## Text section:

Functions of short translated open reading frames (ORFs) in the context of development

Data on identification of novel coding genes in zebrafish
Figure 1: Identification and annotation of novel, embryonically expressed coding and non-coding transcripts. RNA-Seq-based transcript assemblies were evaluated for their coding potential by PhyloCSF (Li et al., 2011; Pauli & Valen et al., 2012), BLAST and Ribosome Profiling (Chew et al., 2013; Pauli et al., 2014). About ~400 novel coding genes in zebrafish, including Toddler, were identified (Pauli et al., 2014).

Large-scale forward-genetic screens towards the end of the last century have identified the majority of known embryonic signalling pathways and embryonically essential genes. This relatively small set of genes with known essential embryonic functions is in stark contrast to the large number of transcripts that are expressed during embryogenesis (Pauli & Valen et al., 2012). Moreover, hundreds of these transcripts were recently predicted to encode small proteins (Chew et al., 2013; Pauli et al., 2014; Bazzini et al., 2014). Apart from novel protein-coding genes, these studies have also identified a large number of translated regions outside of protein-coding ORFs on 5’ leaders of coding genes (upstream ORFs (uORFs)) and on transcripts previously thought to be non-coding.

Scheme of toddler signalling
Figure 2: Toddler signalling promotes gastrulation movements. A) Toddler is conserved in vertebrates. ClustalW2 multiple protein sequence alignment of the Toddler peptide sequences from five vertebrates. B) toddler mutant embryos have defects in endoderm and mesoderm migration, lack a functional heart, and show posterior accumulation of blood. Shown are in situ hybridizations (endoderm (sox17), mesoderm (fn1), heart (cmlc2)) or live embryos (morphology) of wild type (top) and toddler mutant embryos at the indicated times of development (hpf, hours post fertilization). C) Illustration of mesendoderm migration in wild type (top) and toddler mutant (bottom) embryos during gastrulation. toddler mutant embryos show reduced animal pole-directed migration. Adapted from Pauli et al., 2014.

To determine if any of these uncharacterised, translated ORFs might have a function, we focused on the putative signalling protein, Toddler (Pauli et al., 2014). Toddler had previously been annotated as a non-coding RNA, but it encodes a short, conserved, and secreted peptide. Zebrafish embryos lacking Toddler peptide die during embryogenesis and lack a functional heart.

## Records provided:
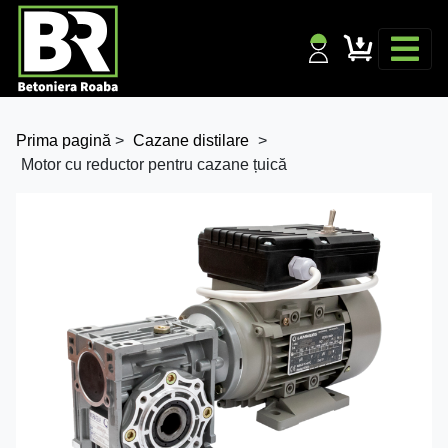
Prima pagină
>
Cazane distilare
>
Motor cu reductor pentru cazane țuică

## What you should do:
From the text on short translated ORFs in development, list every gene used as an in situ hybridization marker, each with the tissue it marks.

## Answer box:
- sox17: endoderm
- fn1: mesoderm
- cmlc2: heart